17 août 2015 à 19 h 06 min
🙂
‘jour, toi !
18 août 2015 à 20 h 46 min
J’adore ! Trop grave plain de jolies choses sur ta plage (commentaire écrit avec le nez parce que j’ai une entorse et que moi aussi j’en ai marre des mains !) 😀
18 août 2015 à 21 h 30 min
hi hi hi ! le nez, ça doit pas être évident au bout d’un moment !
Une entorse, mais je croyais que tu ne bougeais pas de ta table de travail ! ma pauvre, en été, en plus, ce n’est pas drôle.
Merci de ta lecture toujours attentive et de tes gentils commentaires.
18 août 2015 à 22 h 14 min
Je me suis cassé la figure quasiment à l’arrêt (et non je n’avais rien bu – enfin trop de café) en attendant le bus pour aller chez un éditeur ! Mais j’ai depuis transféré ma table de travail à la campagne, entre les araignées et les fourmis 😉
18 août 2015 à 22 h 27 min
un peu trop de fatigue ?
18 août 2015 à 23 h 26 min
Il paraît que marcher dans l’océan, c’est top pour soigner une entorse…. (Cérémonies à la déesse de la mer ?) 😉
19 août 2015 à 9 h 53 min
c’est peut-être ça 🙂
Cela dit, elle était plutôt immobile, la donzelle !
Mais si toi tu as besoin… tu peux.
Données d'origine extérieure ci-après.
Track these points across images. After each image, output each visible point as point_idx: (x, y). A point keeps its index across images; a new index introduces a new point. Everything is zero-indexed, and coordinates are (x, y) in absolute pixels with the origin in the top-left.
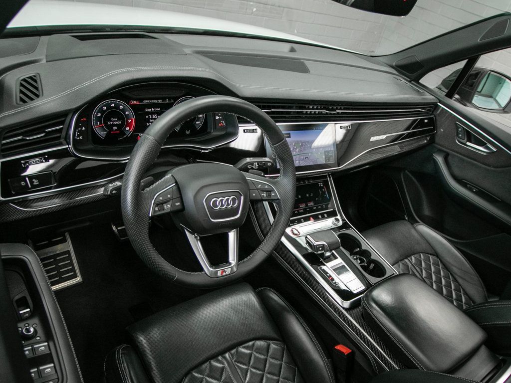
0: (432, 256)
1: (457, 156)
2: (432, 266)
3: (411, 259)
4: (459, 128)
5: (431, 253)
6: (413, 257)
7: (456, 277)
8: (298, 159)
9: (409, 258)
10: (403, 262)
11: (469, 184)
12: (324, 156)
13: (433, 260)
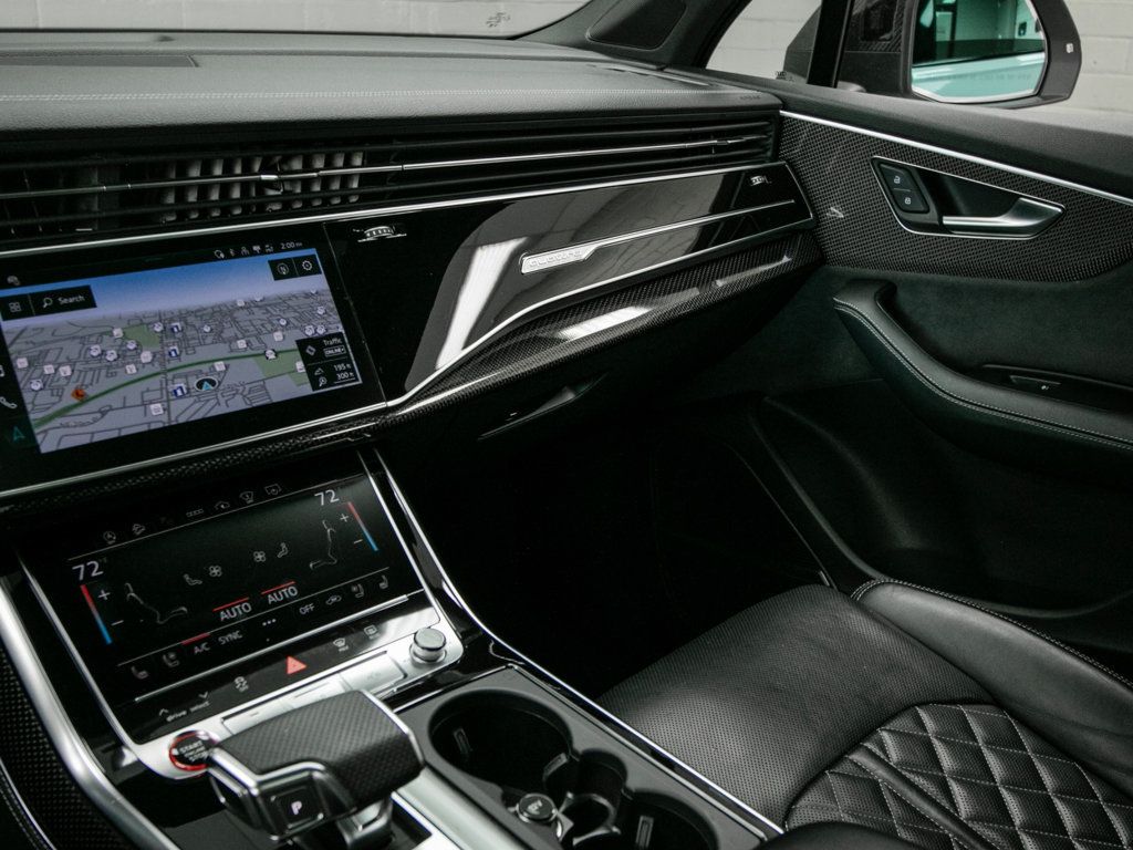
0: (975, 709)
1: (929, 283)
2: (985, 751)
3: (882, 747)
4: (893, 175)
5: (966, 695)
6: (885, 735)
7: (1115, 774)
8: (157, 395)
9: (869, 745)
10: (845, 768)
11: (1014, 373)
12: (300, 365)
13: (986, 725)
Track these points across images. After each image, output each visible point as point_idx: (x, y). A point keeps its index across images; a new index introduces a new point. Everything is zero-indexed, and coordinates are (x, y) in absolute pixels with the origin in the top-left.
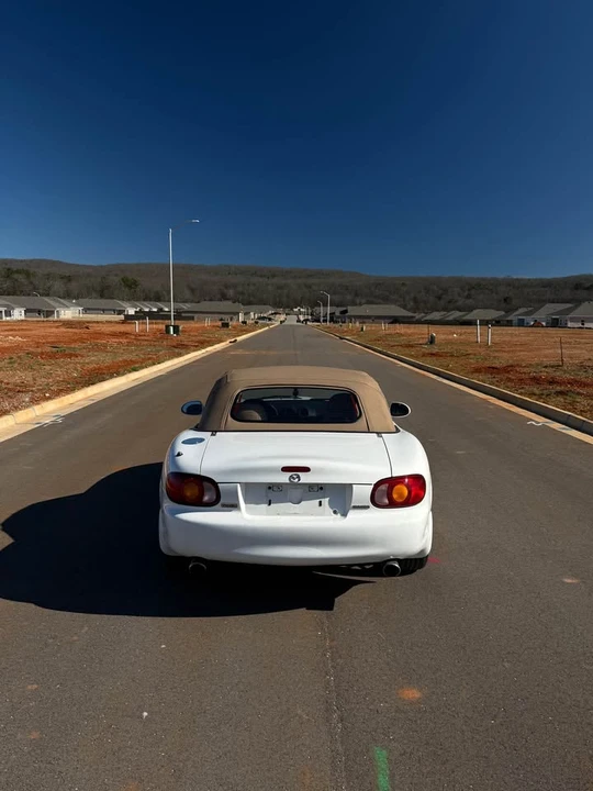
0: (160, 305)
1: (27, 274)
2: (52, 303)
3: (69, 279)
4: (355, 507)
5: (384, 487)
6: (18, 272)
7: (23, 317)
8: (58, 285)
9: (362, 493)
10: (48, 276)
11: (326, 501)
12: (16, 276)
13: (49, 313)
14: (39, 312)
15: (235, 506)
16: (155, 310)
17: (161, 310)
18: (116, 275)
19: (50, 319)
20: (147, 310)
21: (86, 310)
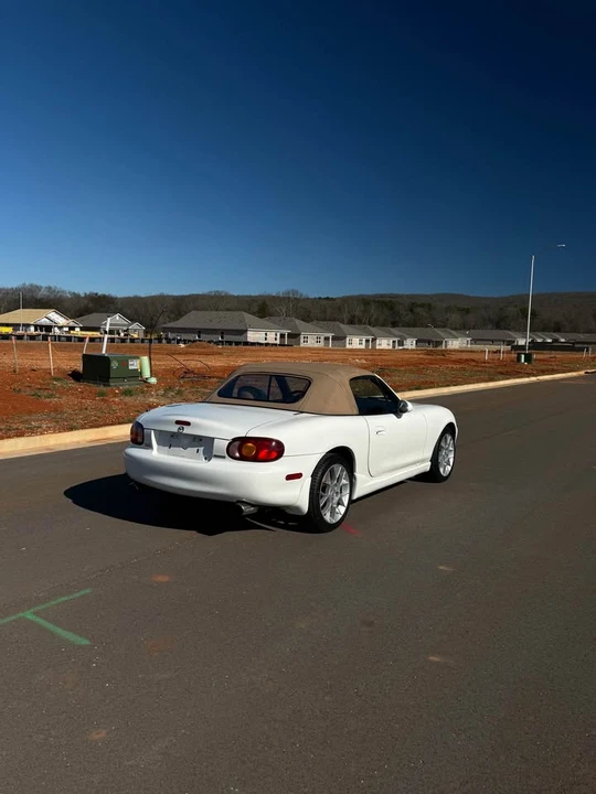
0: (556, 335)
1: (430, 307)
2: (442, 334)
3: (467, 311)
4: (215, 456)
5: (237, 443)
6: (422, 305)
7: (414, 347)
8: (455, 318)
9: (221, 445)
10: (448, 309)
11: (201, 449)
12: (419, 309)
13: (439, 343)
14: (429, 342)
15: (149, 446)
16: (549, 341)
17: (556, 341)
18: (516, 306)
19: (439, 348)
20: (539, 341)
21: (475, 341)
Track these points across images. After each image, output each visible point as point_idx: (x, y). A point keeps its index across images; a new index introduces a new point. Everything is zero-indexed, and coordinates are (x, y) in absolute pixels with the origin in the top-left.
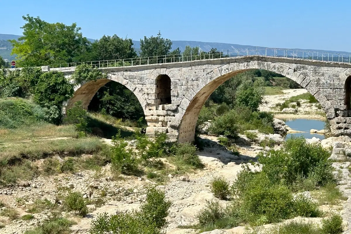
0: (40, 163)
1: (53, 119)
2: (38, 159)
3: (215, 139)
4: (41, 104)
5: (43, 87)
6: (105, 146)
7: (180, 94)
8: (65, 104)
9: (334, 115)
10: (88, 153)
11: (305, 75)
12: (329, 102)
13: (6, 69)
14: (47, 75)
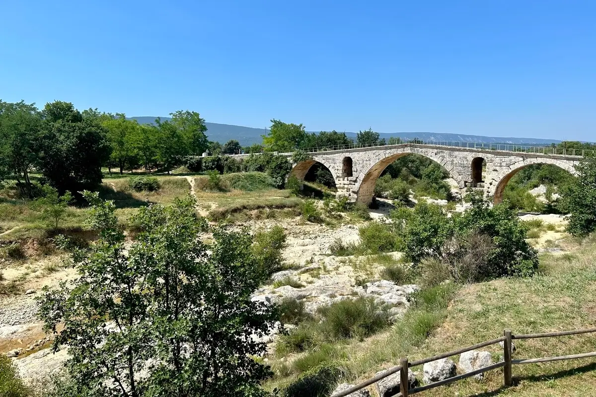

Cela dit, moi, j’émarge du côté Grande Bleue : pas certaine que ça soit aussi efficace 😀
20 août 2015 à 10 h 24 min
quelle tendre tranche de vie 🙂
20 août 2015 à 10 h 31 min
génial ! j’aime ton regard sur les choses.
Quant au téléphone, jusque dans l’eau !
Je voyais l’autre jour un panneau dans un bistrot : « on n’a pas de wifi, et si vous parliez avec les autres ». On pourrait mettre à l’entrée de la plage : « le téléphone n’est pas recommandé, en revanche, l’écriture cursive, oui ! »
20 août 2015 à 10 h 38 min
le besoin de laisser sa trace, de s’affirmer… quitte à écrire avec les pieds 😛
Tu me fais rire avec tes chroniques. Et je me dis que je n’observe pas suffisamment ce qui m’entoure. Je vais tenter de le faire maintenant : c’est fou ce que tu vois et qui donne à penser ou à sourire.
Bravo pour tes instantanés d’été, on a l’impression d’être sur la plage.